Afterwards, access the dataset like a regular Pytorch Dataset, e.g. `dataset[idx]`, which will return a tuple in the format `(img, labels)` where img is a Pillow Image object and labels a Pandas Series object containing all data about it.

This labels variable will include a row containing all columns existing in the [CheXpert](https://stanfordmlgroup.github.io/competitions/chexpert/)[\[4\]](#4) format, for instance `labels[Pathology.CARDIOMEGALY]` will return the labels for the Cardiomegaly condition. If you want only the labels of a specific condition, pass the option `target_pathology = Pathology.YOUR_DESIRED_CONDITION` to the `MIMICDataset`, in which case `labels` will correspond to a vector with numeric labels for said pathology.

### Modifiers

**Filters:**

| Filter | Description | Values |
| ------ | ----------- | ------ |
| FilterByViewPosition | Obtain images from the specified View Position | `ViewPosition.AP`, `ViewPosition.PA`, `ViewPosition.LATERAL` |
| FilterBySplit | Obtain images from the specified Split | `Split.TRAIN`, `Split.TEST`, `Split.VAL` |

**Uncertain labels:**

The CheXpert labelling system allows 3 possible values for different pathologies: 1 if positive, 0 if negative and -1 if uncertain.
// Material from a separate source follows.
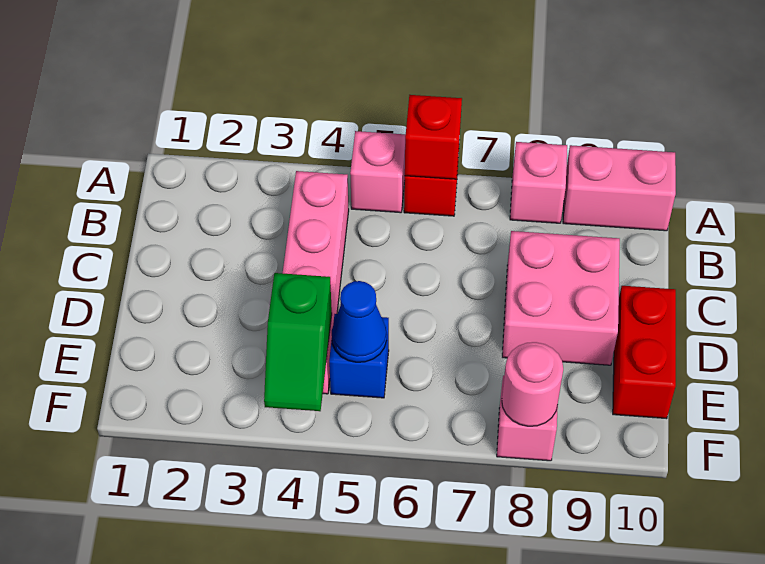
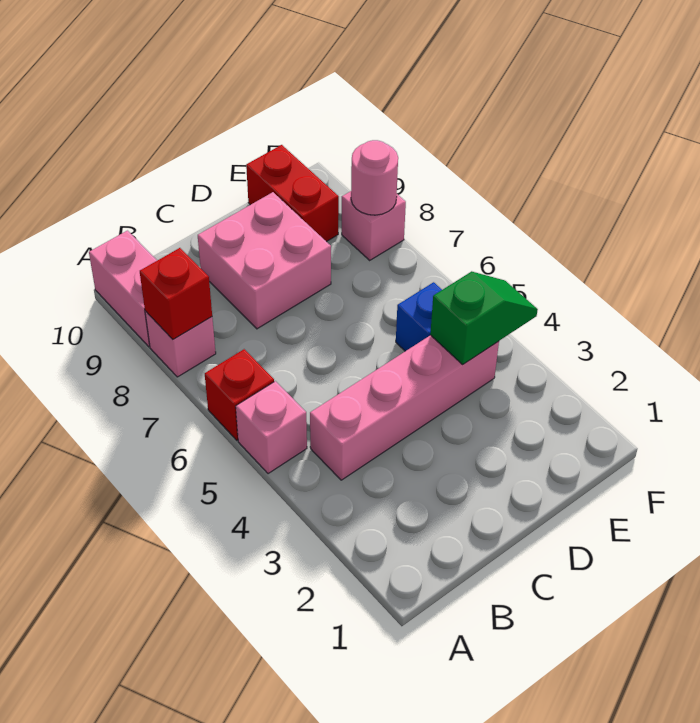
red 1x1 brick [405,95,462,179] -> red 1x1 brick moved to [140,248,212,339]
red 1x2 brick [613,286,676,419] -> red 1x2 brick turned to [246,145,339,242]
blue 1x1 cone [332,281,387,362] -> none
To deal with this uncertainty the authors of the tool propose different methods. We provide implementations to obtain labels as described for each of the methods.
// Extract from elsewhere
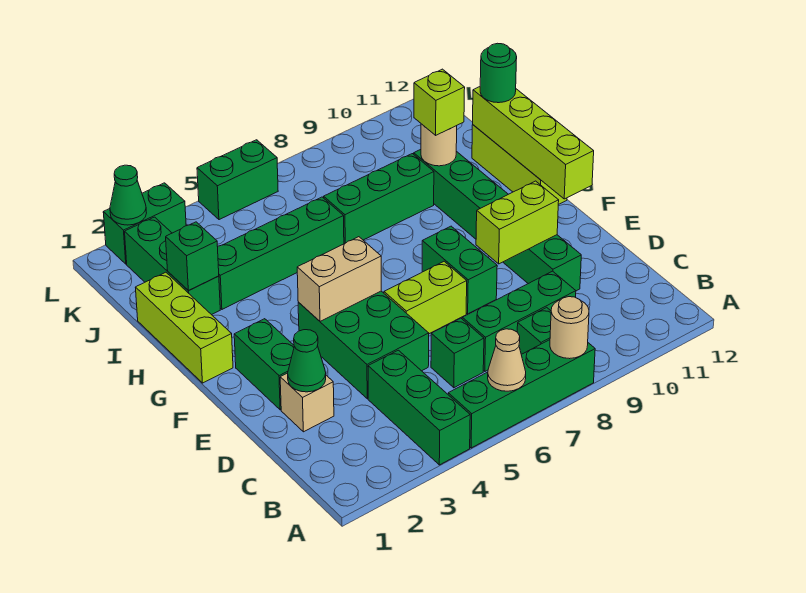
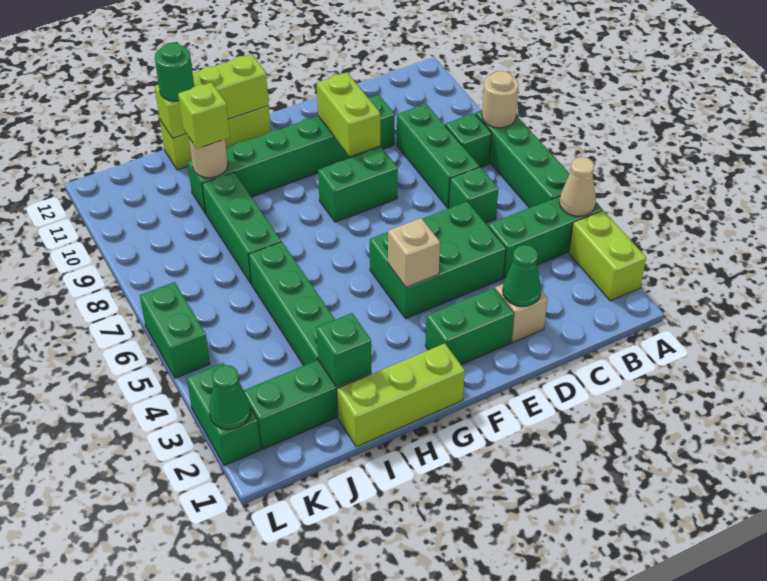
tan 1x1 cone [488,329,526,391] -> tan 1x1 cone moved to [560,157,596,216]
lime 1x2 brick [384,261,467,334] -> lime 1x2 brick moved to [569,210,646,301]
tan 1x2 brick [297,237,381,321] -> tan 1x1 brick [388,218,440,287]
lime 1x4 brick [473,87,594,199] -> lime 1x3 brick [155,54,269,138]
| Modifier | Description |
| ------- | ------------ |
| UIgnore | Ignore (remove) all images with uncertain labels (-1) |
| UZeroes | Map all instances of the uncertain label to 0
| UOnes | Map all instances of the uncertain label to 1
| UMultiClass | Treat the uncertainty label as its own class with label 2 |

## Requirements

- Python >= 3.8
- Pandas
- Pillow

## License

This project is licensed under the MIT License - see the [LICENSE](LICENSE) file for details.

## Contribution

Contributions are welcome! Please feel free to open a pull request.

## Issues

If you encounter any issues or have suggestions, please feel free to [open an issue](https://github.com/filipepcampos/mimic-cxr-jpg-loader/issues).

## Acknowledgments

- The MIMIC-CXR-JPG dataset was made available by the MIT Laboratory for Computational Physiology.
- This package is inspired by the need for simplified access to the MIMIC-CXR-JPG dataset.

## References

<a id="1">\[1\]</a>
Johnson, A., Lungren, M., Peng, Y., Lu, Z., Mark, R., Berkowitz, S., & Horng, S. (2024). MIMIC-CXR-JPG - chest radiographs with structured labels (version 2.1.0). PhysioNet. https://doi.org/10.13026/jsn5-t979.

<a id="2">\[2\]</a>
Johnson AE, Pollard TJ, Berkowitz S, Greenbaum NR, Lungren MP, Deng CY, Mark RG, Horng S. MIMIC-CXR: A large publicly available database of labeled chest radiographs. arXiv preprint arXiv:1901.07042. 2019 Jan 21.

<a id="3">\[3\]</a>
Goldberger, A., Amaral, L., Glass, L., Hausdorff, J., Ivanov, P. C., Mark, R., ... & Stanley, H. E. (2000). PhysioBank, PhysioToolkit, and PhysioNet: Components of a new research resource for complex physiologic signals. Circulation \[Online\]. 101 (23), pp. e215–e220

<a id="4">\[4\]</a>
Jeremy Irvin, Pranav Rajpurkar, Michael Ko, Yifan Yu, Silviana Ciurea-Ilcus, Christopher Chute, Henrik Marklund, Behzad Haghgoo, Robyn L. Ball, Katie S. Shpanskaya, Jayne Seekins, David A. Mong, Safwan S. Halabi, Jesse K. Sandberg, Ricky Jones, David B. Larson, Curtis P. Langlotz, Bhavik N. Patel, Matthew P. Lungren, & Andrew Y. Ng (2019). CheXpert: A Large Chest Radiograph Dataset with Uncertainty Labels and Expert Comparison. CoRR, abs/1901.07031.